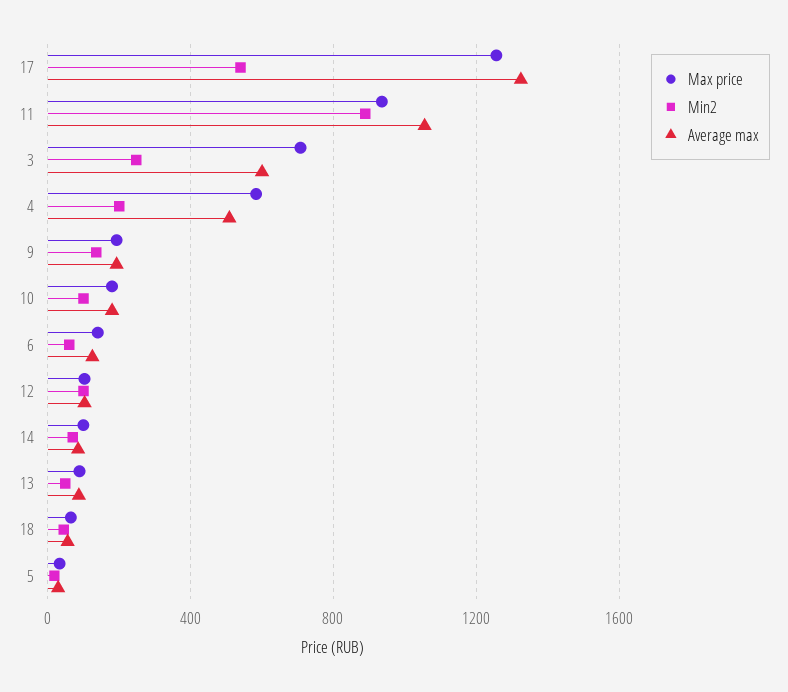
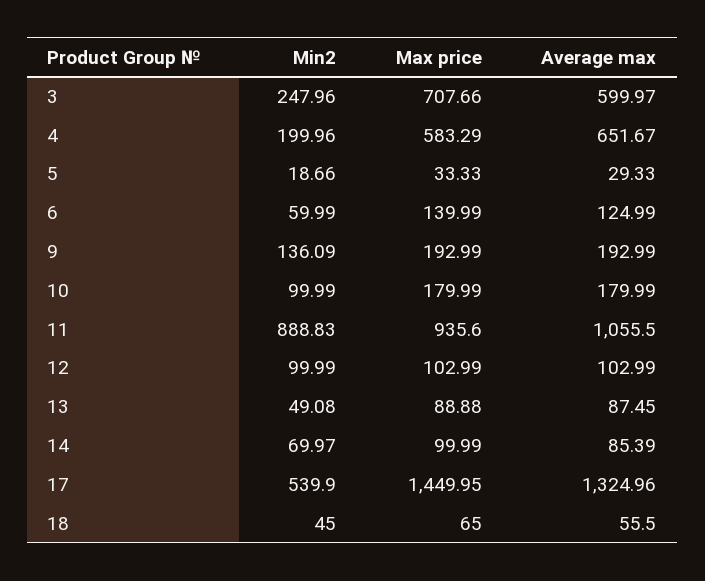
  {
    "Max price": {
-     "17": 1250,
+     "17": 1449.95,
      "11": 935.6,
      "3": 707.66,
      "4": 583.29,
      "9": 192.99,
      "10": 179.99,
      "6": 139.99,
      "12": 102.99,
      "14": 99.99,
      "13": 88.88,
      "18": 65,
      "5": 33.33
    },
    "Min2": {
      "17": 539.9,
      "11": 888.83,
      "3": 247.96,
      "4": 199.96,
      "9": 136.09,
      "10": 99.99,
      "6": 59.99,
      "12": 99.99,
      "14": 69.97,
      "13": 49.08,
      "18": 45,
      "5": 18.66
    },
    "Average max": {
      "17": 1324.96,
      "11": 1055.5,
      "3": 599.97,
-     "4": 500,
+     "4": 651.67,
      "9": 192.99,
      "10": 179.99,
      "6": 124.99,
      "12": 102.99,
      "14": 85.39,
      "13": 87.45,
      "18": 55.5,
      "5": 29.33
    }
  }

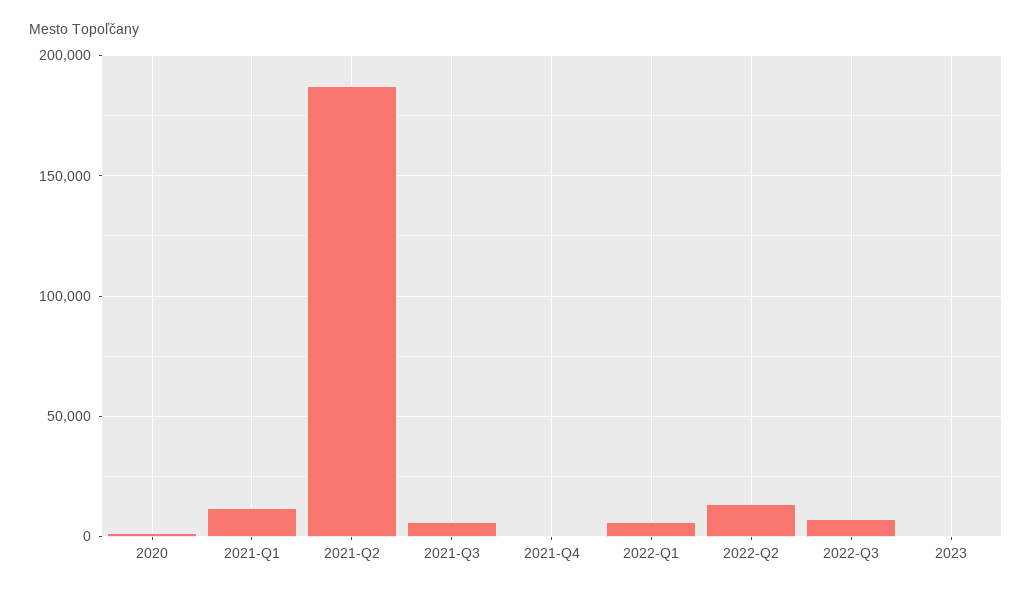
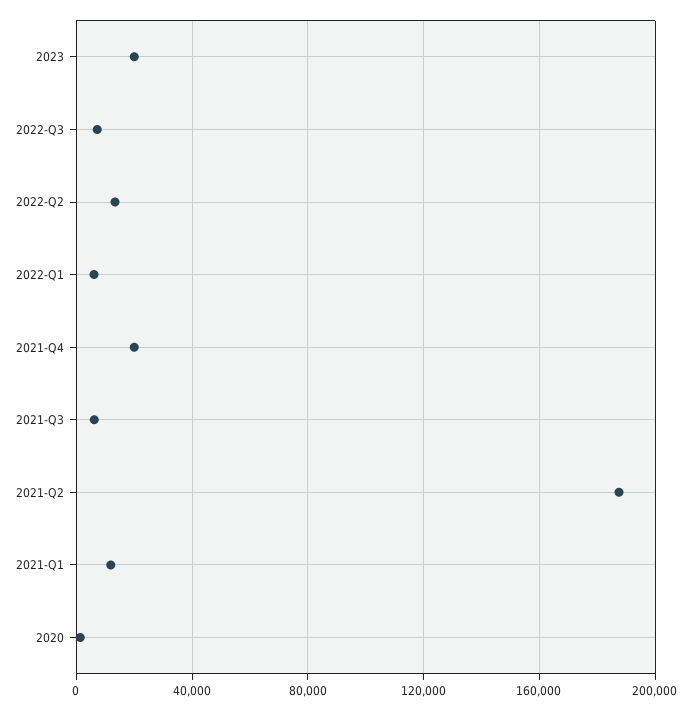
  {
    "2020": 0,
    "2021-Q1": 10000,
    "2021-Q2": 190000,
    "2021-Q3": 5000,
-   "2021-Q4": 0,
+   "2021-Q4": 20000,
    "2022-Q1": 5000,
    "2022-Q2": 15000,
    "2022-Q3": 5000,
-   "2023": 0
+   "2023": 20000
  }

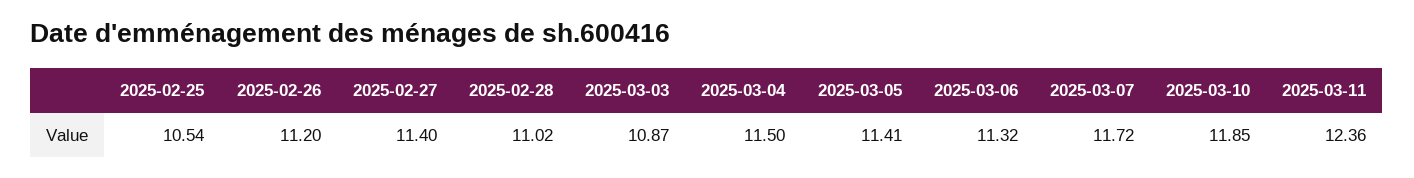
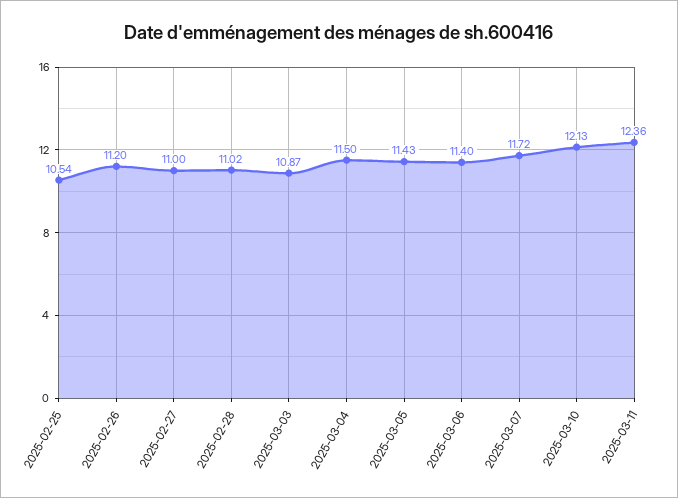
  {
    "2025-02-25": 10.54,
    "2025-02-26": 11.2,
-   "2025-02-27": 11.4,
+   "2025-02-27": 11,
    "2025-02-28": 11.02,
    "2025-03-03": 10.87,
    "2025-03-04": 11.5,
-   "2025-03-05": 11.41,
+   "2025-03-05": 11.43,
-   "2025-03-06": 11.32,
+   "2025-03-06": 11.4,
    "2025-03-07": 11.72,
-   "2025-03-10": 11.85,
+   "2025-03-10": 12.13,
    "2025-03-11": 12.36
  }

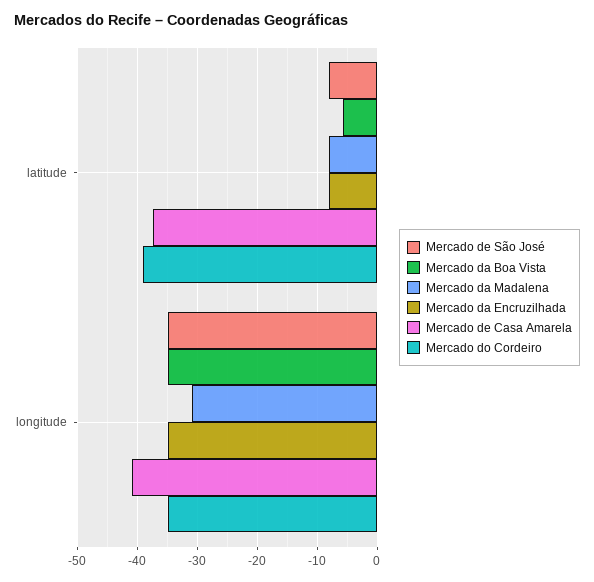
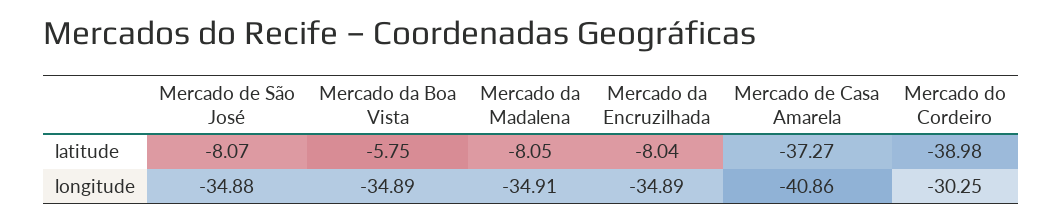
  {
    "Mercado de São José": {
      "latitude": -8.07,
      "longitude": -34.88
    },
    "Mercado da Boa Vista": {
      "latitude": -5.75,
      "longitude": -34.89
    },
    "Mercado da Madalena": {
      "latitude": -8.05,
-     "longitude": -31
+     "longitude": -34.91
    },
    "Mercado da Encruzilhada": {
      "latitude": -8.04,
      "longitude": -34.89
    },
    "Mercado de Casa Amarela": {
      "latitude": -37.27,
      "longitude": -40.86
    },
    "Mercado do Cordeiro": {
      "latitude": -38.98,
-     "longitude": -35
+     "longitude": -30.25
    }
  }

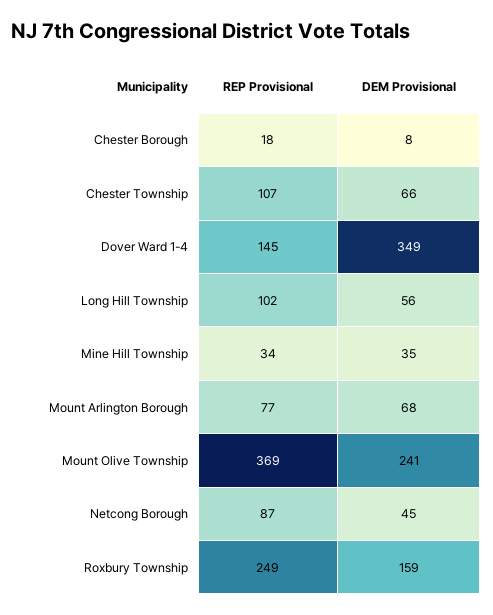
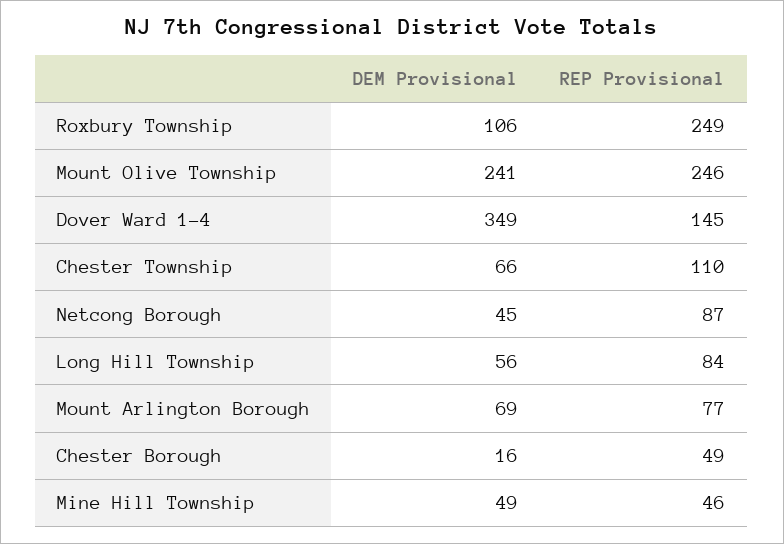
  {
    "REP Provisional": {
-     "Chester Borough": 18,
+     "Chester Borough": 49,
-     "Chester Township": 107,
+     "Chester Township": 110,
      "Dover Ward 1-4": 145,
-     "Long Hill Township": 102,
+     "Long Hill Township": 84,
-     "Mine Hill Township": 34,
+     "Mine Hill Township": 46,
      "Mount Arlington Borough": 77,
-     "Mount Olive Township": 369,
+     "Mount Olive Township": 246,
      "Netcong Borough": 87,
      "Roxbury Township": 249
    },
    "DEM Provisional": {
-     "Chester Borough": 8,
+     "Chester Borough": 16,
      "Chester Township": 66,
      "Dover Ward 1-4": 349,
      "Long Hill Township": 56,
-     "Mine Hill Township": 35,
+     "Mine Hill Township": 49,
-     "Mount Arlington Borough": 68,
+     "Mount Arlington Borough": 69,
      "Mount Olive Township": 241,
      "Netcong Borough": 45,
-     "Roxbury Township": 159
+     "Roxbury Township": 106
    }
  }

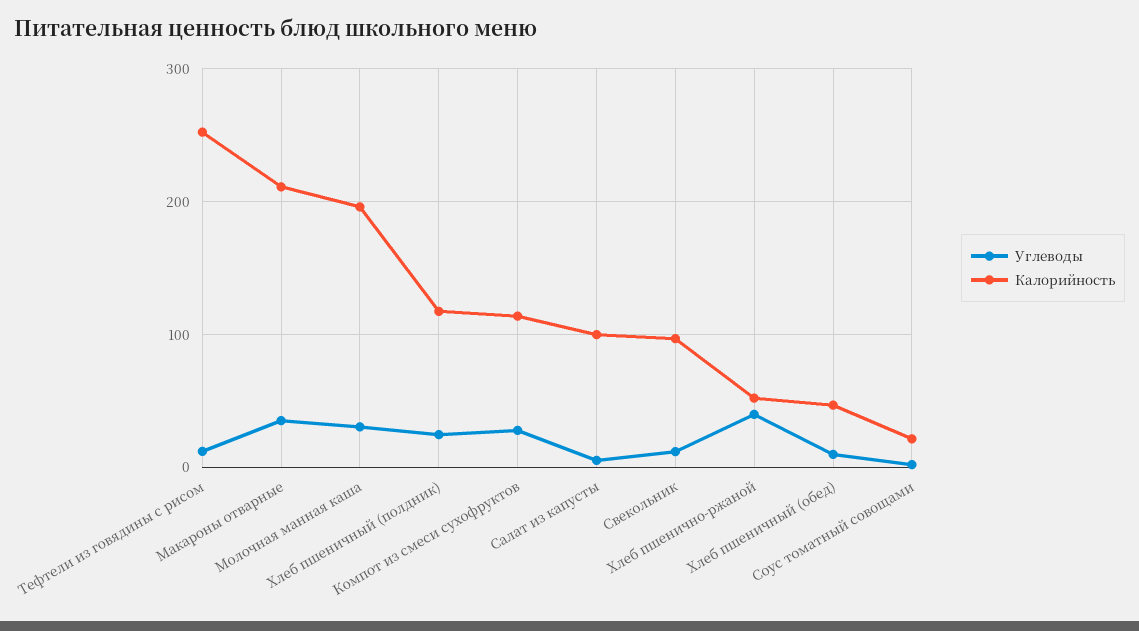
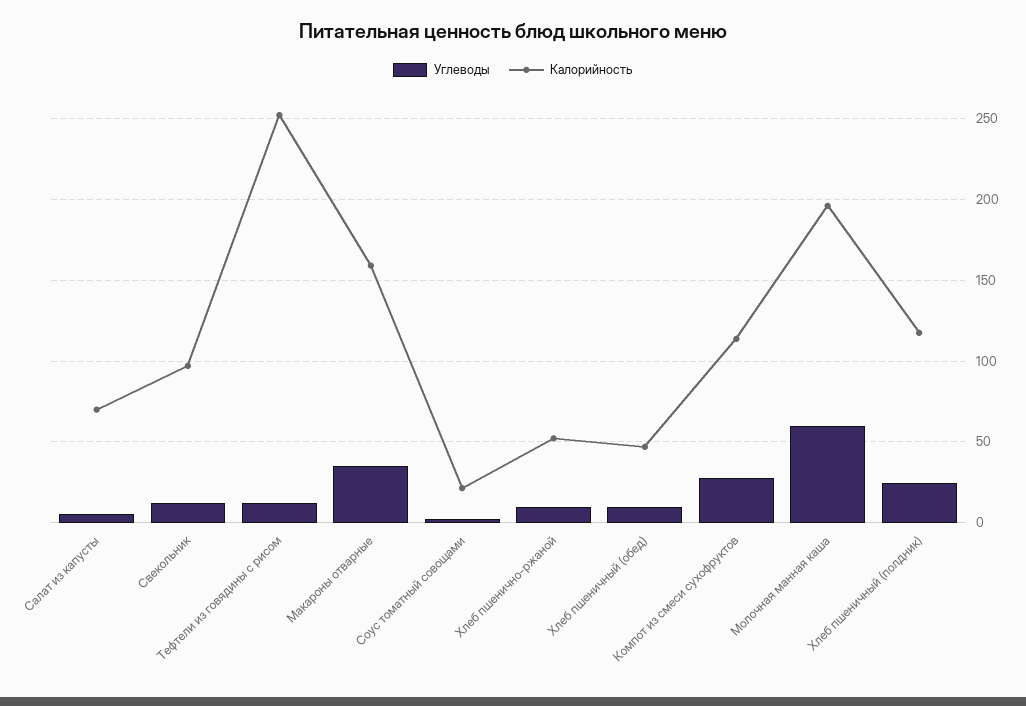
  {
    "Углеводы": {
      "Тефтели из говядины с рисом": 10,
      "Макароны отварные": 35,
-     "Молочная манная каша": 30,
+     "Молочная манная каша": 60,
      "Хлеб пшеничный (полдник)": 25,
      "Компот из смеси сухофруктов": 30,
      "Салат из капусты": 5,
      "Свекольник": 10,
-     "Хлеб пшенично-ржаной": 40,
+     "Хлеб пшенично-ржаной": 10,
      "Хлеб пшеничный (обед)": 10,
      "Соус томатный совощами": 0
    },
    "Калорийность": {
      "Тефтели из говядины с рисом": 250,
-     "Макароны отварные": 210,
+     "Макароны отварные": 160,
      "Молочная манная каша": 195,
      "Хлеб пшеничный (полдник)": 120,
      "Компот из смеси сухофруктов": 115,
-     "Салат из капусты": 100,
+     "Салат из капусты": 70,
      "Свекольник": 95,
      "Хлеб пшенично-ржаной": 50,
      "Хлеб пшеничный (обед)": 45,
      "Соус томатный совощами": 20
    }
  }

--------------------------------

*TASK DESCRIPTION*
Using the listing, say how many lines include the word "полдник", and add nothing else.

*SOLUTION*
2